▸ WHAT TO WORK ON
[A] In the John 3:16 notes below, do these statements agree? (i) The context of John 3:16 begins in verses 14-15. (ii) The bronze serpent was one of several means of healing for the Israelites. (iii) Verse 15 contains the Greek conjunction hina. For each, answer yes or no and quote the words of the notes that decide it.
[B] Count the lines of the records below that contain the string "Educational", with case counting, and give only the number.

▸ PAGE EXTRACT
The following are some main features of John 3:16 and the surrounding context, which are key in attaining a correct understanding of the passage.     

 

  • Greek rendering. Houtōs gar ēgapēsen ho theos ton kosmon hōste ton huion ton monogenē edōken, hina pas ho pisteuōn eis auton mē apolētai all’ echē zōēn aiōnion – literal rendering: “To this extent, indeed, loved the God the world, that the Son, the one and only, He gave, in order that every one believing in Him not should perish, but shall have life eternal.”

 

  • The context actually starts in vv. 14-15 dealing with the snake in the wilderness (cf. Num. 21:6-9) with which Nicodemus would have been familiar. The particularities of the event are contextually interrelated with John 3:15-16. Note a few contextual facts: I, the bronze serpent was the only means of healing/deliverance for “only” God’s people (the Israelites), which relates to trusting in the Son as the only means of salvation, II, verses 14-15 read, “As Moses lifted up the serpent in the wilderness, even so must the Son of Man be lifted up; 15 so that whoever believes will in Him have eternal life.” Verse 15 contains the Greek conjunction hina (“that”) signifying a purpose and result clause. Thus, the purpose of the Son’s cross work (being “lifted up”) was for the result of every one believing in Him will have eternal life.

▸ DATASET RECORDS

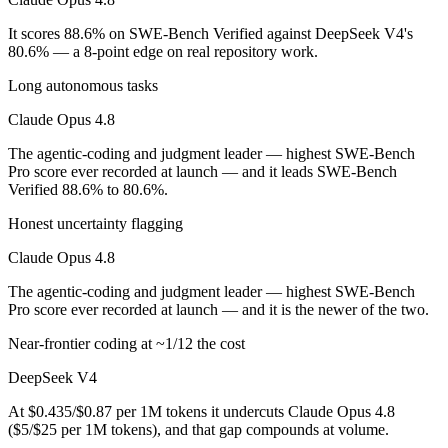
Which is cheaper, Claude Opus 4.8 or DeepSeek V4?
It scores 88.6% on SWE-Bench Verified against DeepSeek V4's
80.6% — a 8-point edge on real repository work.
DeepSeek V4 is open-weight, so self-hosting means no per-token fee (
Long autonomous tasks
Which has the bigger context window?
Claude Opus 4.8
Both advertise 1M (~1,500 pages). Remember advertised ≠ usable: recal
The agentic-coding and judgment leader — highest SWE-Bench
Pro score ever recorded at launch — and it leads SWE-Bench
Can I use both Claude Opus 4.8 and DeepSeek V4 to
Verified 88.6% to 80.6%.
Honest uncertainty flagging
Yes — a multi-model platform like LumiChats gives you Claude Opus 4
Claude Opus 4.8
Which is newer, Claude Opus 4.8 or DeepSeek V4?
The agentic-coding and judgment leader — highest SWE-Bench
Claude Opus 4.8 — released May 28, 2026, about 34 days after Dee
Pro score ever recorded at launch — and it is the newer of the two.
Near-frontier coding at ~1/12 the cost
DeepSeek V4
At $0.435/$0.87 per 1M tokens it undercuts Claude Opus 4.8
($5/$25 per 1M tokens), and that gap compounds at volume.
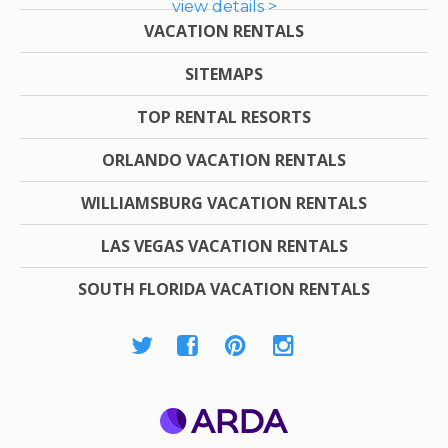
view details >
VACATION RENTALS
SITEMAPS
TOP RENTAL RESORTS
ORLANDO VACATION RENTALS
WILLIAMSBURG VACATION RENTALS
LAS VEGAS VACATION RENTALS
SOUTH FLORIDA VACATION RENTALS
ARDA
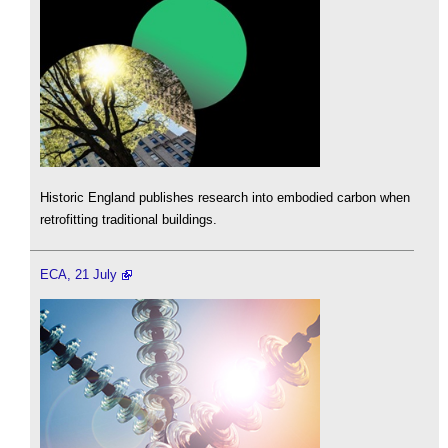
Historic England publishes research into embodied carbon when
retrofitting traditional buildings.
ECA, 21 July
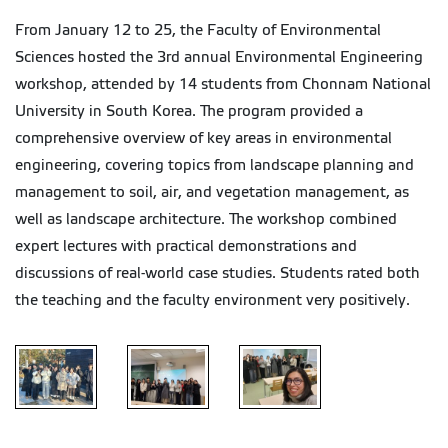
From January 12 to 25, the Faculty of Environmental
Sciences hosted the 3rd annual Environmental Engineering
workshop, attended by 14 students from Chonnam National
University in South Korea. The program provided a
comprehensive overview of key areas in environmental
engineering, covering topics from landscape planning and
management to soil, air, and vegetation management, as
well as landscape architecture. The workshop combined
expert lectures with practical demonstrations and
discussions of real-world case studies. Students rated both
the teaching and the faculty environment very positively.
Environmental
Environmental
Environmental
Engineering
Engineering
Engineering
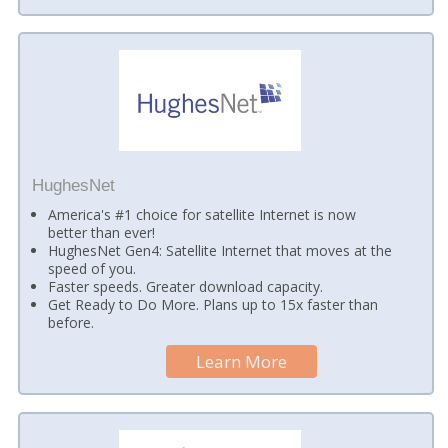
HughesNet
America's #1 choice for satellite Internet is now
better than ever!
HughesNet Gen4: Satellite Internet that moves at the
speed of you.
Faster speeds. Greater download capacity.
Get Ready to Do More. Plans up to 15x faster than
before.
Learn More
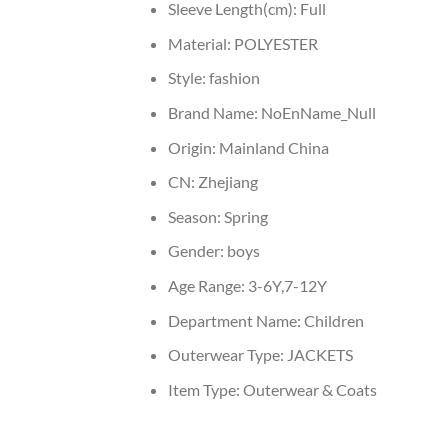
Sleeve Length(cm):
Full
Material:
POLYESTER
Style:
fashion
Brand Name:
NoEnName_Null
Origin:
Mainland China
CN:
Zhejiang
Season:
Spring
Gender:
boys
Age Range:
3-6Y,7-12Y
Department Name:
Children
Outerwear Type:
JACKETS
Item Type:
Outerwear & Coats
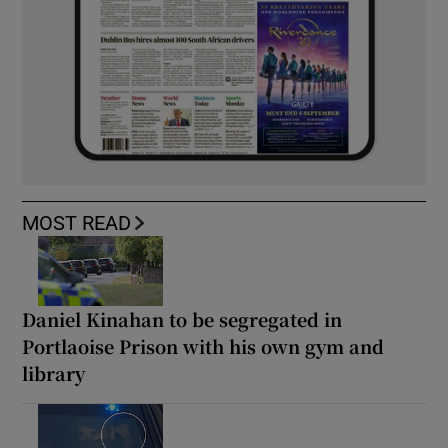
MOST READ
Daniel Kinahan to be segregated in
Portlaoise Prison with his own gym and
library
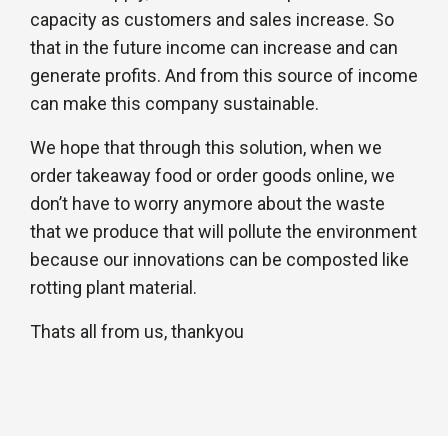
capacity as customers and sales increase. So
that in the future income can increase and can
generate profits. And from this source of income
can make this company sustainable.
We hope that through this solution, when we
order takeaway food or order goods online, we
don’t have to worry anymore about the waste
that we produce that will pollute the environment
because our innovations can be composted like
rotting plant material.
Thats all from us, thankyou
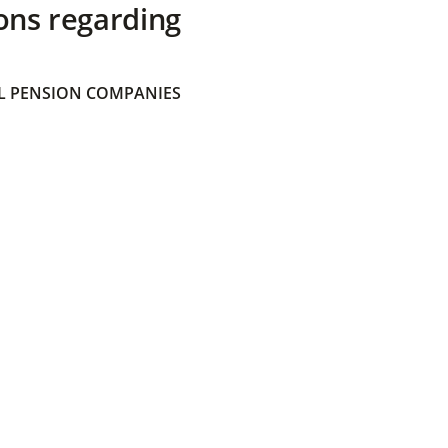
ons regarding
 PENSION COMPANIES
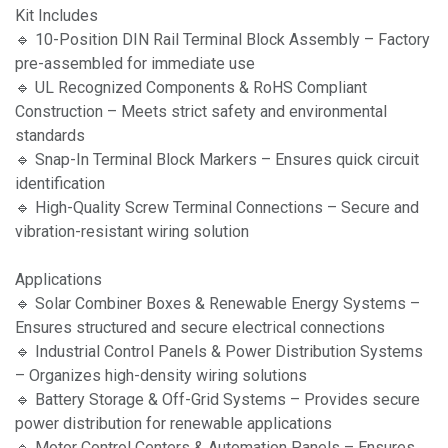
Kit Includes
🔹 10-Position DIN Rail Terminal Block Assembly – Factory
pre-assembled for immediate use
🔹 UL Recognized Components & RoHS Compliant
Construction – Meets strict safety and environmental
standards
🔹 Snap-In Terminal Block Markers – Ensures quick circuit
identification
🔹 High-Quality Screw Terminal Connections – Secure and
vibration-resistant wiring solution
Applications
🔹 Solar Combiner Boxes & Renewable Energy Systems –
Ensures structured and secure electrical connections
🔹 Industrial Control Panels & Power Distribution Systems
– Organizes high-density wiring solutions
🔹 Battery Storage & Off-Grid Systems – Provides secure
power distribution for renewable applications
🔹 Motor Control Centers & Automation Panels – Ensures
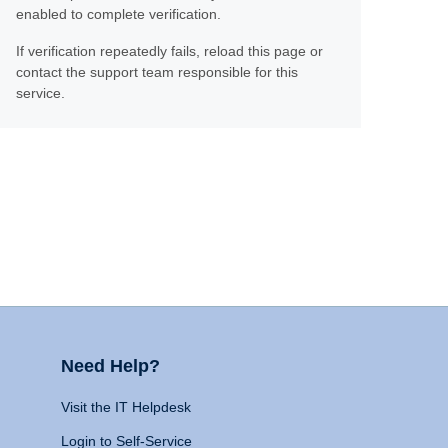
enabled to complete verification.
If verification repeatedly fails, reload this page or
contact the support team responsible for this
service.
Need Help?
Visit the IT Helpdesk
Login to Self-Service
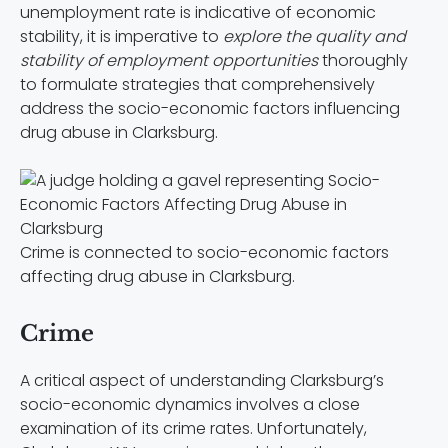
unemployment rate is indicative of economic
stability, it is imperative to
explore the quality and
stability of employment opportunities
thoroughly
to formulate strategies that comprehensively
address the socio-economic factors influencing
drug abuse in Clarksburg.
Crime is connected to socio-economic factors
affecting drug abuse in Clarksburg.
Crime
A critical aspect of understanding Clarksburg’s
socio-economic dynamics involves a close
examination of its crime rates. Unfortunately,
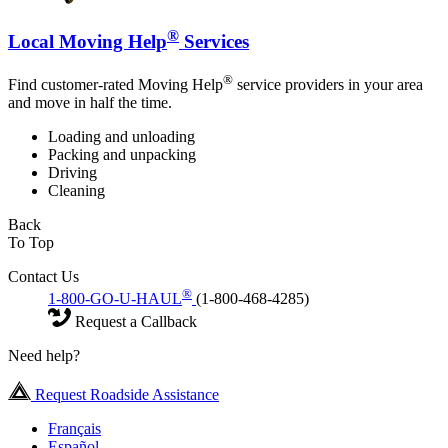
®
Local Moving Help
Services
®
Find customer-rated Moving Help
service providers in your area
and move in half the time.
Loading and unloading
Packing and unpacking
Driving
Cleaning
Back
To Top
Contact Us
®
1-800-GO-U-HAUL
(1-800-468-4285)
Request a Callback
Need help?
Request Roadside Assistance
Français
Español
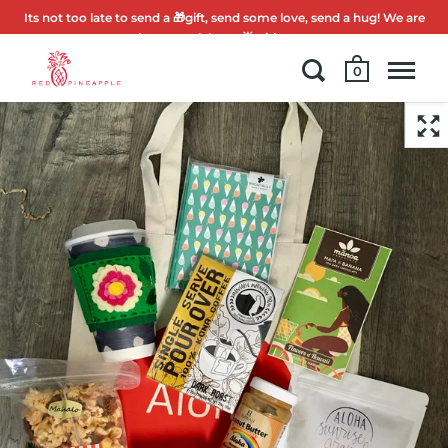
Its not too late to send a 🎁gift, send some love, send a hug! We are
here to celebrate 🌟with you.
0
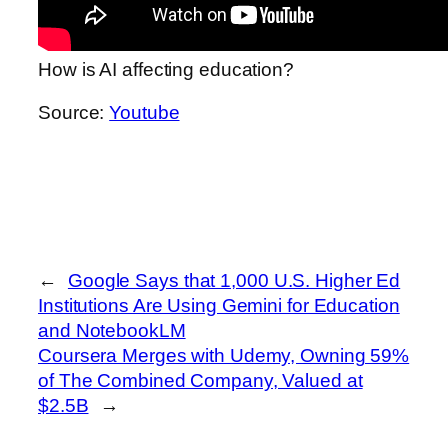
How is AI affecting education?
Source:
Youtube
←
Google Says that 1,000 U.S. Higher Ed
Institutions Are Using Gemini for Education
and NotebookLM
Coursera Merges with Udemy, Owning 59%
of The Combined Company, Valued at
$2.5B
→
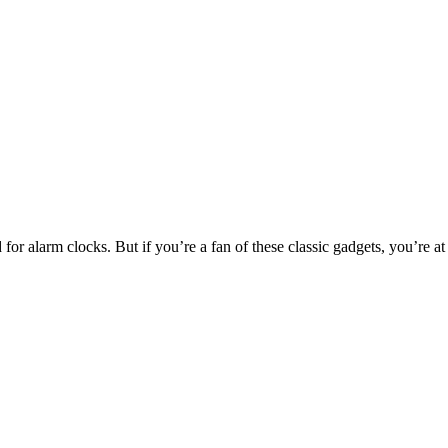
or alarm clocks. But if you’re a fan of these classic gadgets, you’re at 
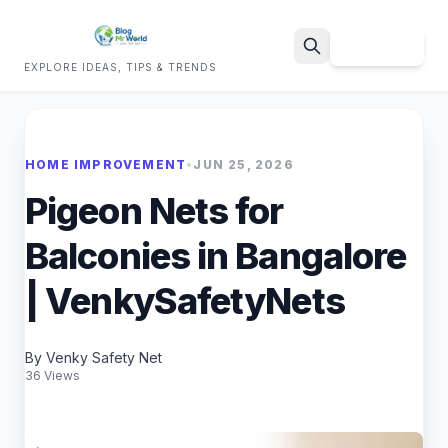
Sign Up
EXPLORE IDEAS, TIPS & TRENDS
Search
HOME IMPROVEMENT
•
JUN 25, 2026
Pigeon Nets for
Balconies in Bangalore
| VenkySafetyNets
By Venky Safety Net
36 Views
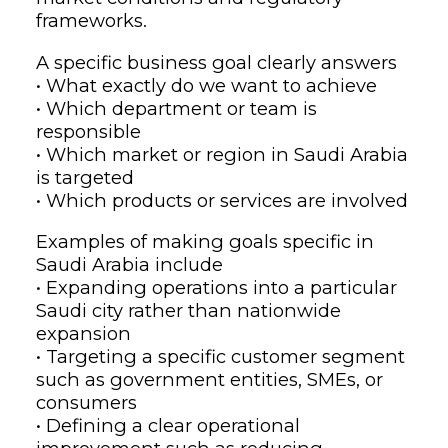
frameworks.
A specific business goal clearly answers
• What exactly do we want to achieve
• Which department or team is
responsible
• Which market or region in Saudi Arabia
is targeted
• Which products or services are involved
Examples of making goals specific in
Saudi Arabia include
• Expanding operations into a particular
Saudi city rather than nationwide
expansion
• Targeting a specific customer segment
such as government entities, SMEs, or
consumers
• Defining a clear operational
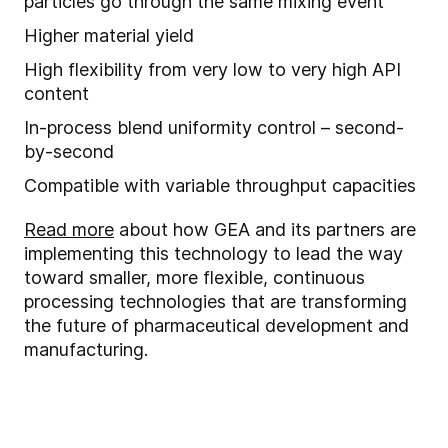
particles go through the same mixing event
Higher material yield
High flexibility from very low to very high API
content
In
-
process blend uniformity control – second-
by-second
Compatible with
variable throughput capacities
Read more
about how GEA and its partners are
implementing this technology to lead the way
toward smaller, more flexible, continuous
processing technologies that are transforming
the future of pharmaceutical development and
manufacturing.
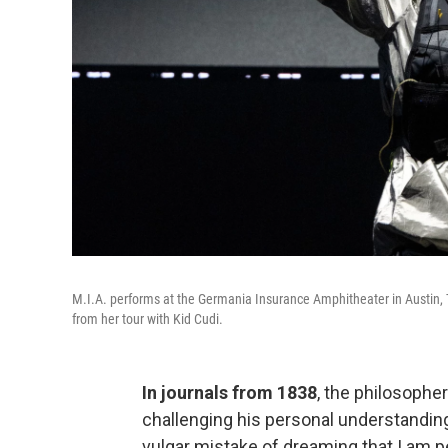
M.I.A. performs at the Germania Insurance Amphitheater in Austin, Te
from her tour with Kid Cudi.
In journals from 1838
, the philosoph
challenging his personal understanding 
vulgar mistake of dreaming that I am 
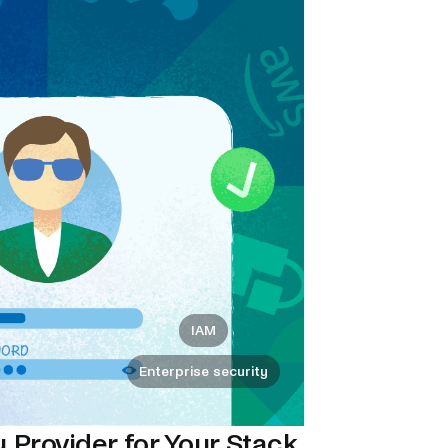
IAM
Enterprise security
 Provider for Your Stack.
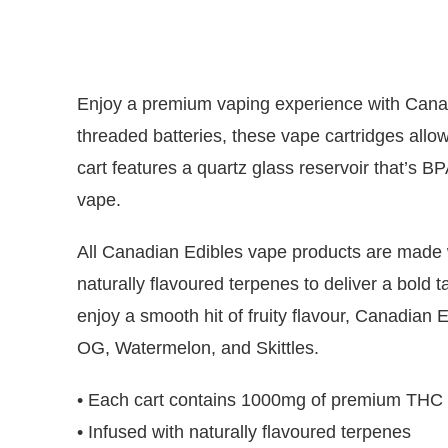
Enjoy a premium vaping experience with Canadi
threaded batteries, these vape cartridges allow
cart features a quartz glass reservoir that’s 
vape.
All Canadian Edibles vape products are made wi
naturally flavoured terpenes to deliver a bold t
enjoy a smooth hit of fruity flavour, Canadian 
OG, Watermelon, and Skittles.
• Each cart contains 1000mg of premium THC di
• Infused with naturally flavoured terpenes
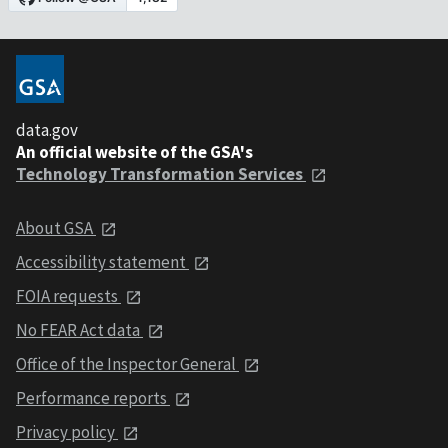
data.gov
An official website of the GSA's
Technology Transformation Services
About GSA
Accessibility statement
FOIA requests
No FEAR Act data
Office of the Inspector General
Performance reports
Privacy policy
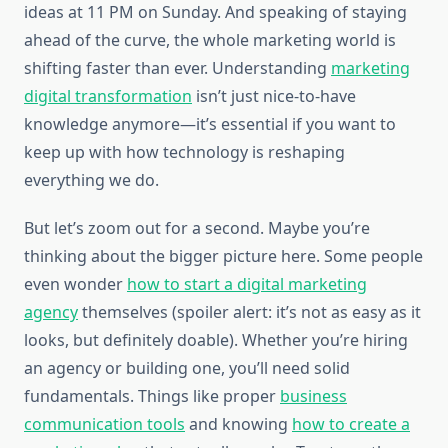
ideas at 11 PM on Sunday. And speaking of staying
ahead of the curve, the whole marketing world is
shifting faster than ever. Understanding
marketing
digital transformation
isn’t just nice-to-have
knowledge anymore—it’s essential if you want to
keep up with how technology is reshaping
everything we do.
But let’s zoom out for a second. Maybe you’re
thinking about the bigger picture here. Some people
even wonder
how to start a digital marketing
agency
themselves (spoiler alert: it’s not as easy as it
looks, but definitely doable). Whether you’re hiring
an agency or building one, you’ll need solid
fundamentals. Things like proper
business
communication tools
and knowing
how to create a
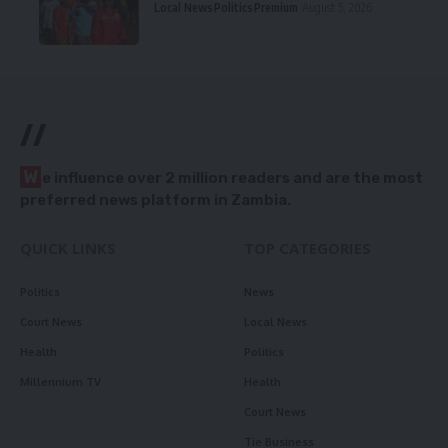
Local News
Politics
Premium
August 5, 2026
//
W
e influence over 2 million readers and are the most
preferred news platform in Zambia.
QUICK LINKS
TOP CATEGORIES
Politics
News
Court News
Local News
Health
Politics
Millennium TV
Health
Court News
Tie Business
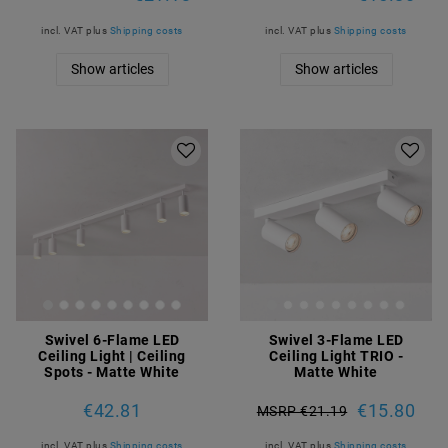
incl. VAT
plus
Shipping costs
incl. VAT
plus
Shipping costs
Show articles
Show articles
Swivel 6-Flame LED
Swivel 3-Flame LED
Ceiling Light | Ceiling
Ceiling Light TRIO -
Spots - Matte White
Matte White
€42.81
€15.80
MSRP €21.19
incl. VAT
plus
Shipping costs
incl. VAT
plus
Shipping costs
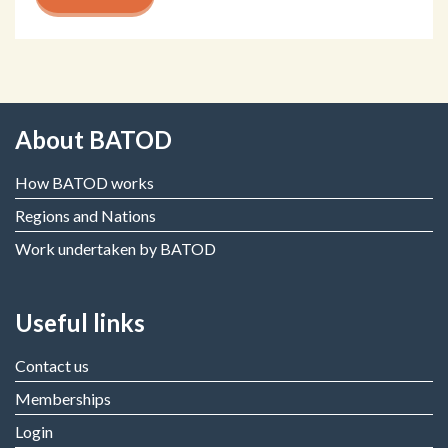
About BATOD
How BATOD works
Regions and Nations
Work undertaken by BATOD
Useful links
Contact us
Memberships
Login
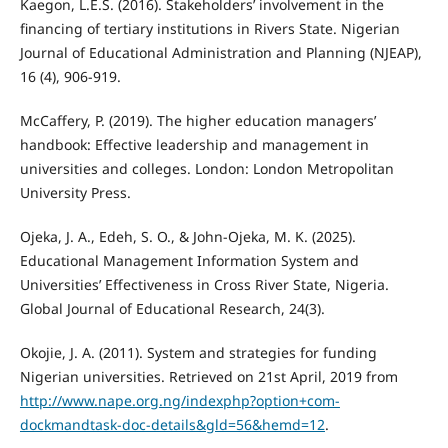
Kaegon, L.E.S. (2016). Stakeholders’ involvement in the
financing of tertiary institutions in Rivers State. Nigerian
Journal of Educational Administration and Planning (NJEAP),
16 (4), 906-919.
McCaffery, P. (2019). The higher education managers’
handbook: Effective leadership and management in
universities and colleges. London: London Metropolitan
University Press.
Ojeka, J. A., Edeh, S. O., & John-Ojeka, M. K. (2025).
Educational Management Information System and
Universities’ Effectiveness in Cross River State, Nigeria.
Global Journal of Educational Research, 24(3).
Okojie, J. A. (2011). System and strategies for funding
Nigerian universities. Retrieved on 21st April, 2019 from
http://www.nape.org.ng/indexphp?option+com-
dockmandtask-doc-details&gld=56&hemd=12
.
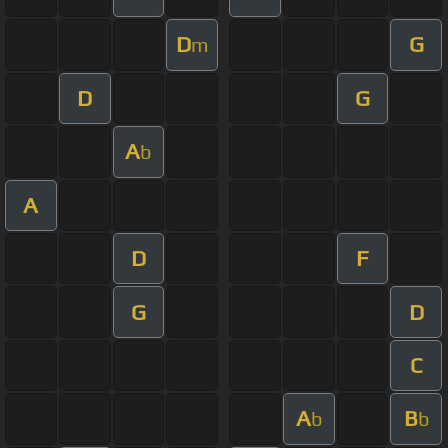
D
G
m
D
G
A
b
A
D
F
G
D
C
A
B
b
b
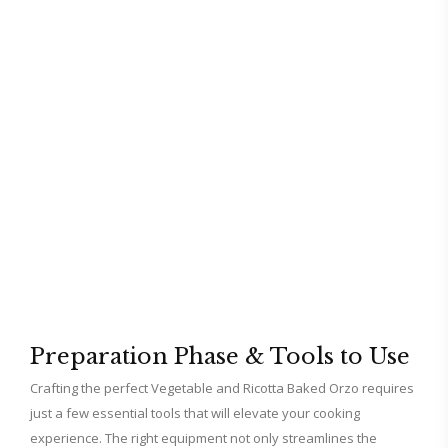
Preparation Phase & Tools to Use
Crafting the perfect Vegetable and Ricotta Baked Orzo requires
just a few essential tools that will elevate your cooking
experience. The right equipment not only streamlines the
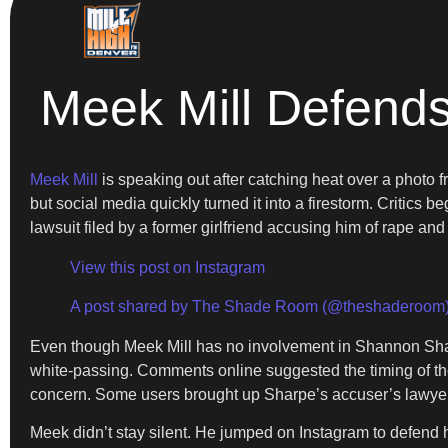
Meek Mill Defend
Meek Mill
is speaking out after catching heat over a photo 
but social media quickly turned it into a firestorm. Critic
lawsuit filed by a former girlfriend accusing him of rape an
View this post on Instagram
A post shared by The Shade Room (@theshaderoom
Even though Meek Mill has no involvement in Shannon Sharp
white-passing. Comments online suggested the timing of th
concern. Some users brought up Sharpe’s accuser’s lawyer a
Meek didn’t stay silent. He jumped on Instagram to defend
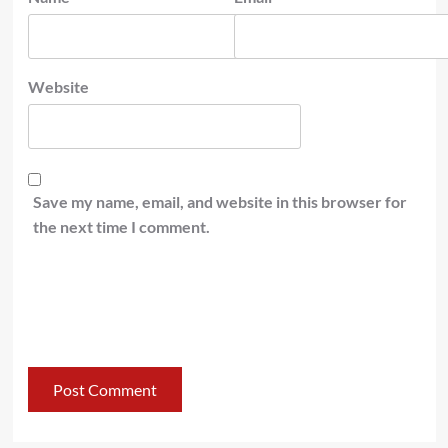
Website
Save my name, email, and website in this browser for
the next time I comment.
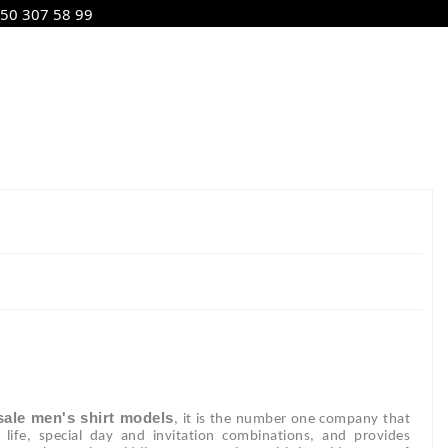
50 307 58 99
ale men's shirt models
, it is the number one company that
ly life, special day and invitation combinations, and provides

▸ ANSWERS FOR THE EXERCISE
[A]
(i) Yes: "The context actually starts in vv. 14-15"
(ii) No: "the bronze serpent was the only means of healing/deliverance"
(iii) Yes: "Verse 15 contains the Greek conjunction hina"

[B] 3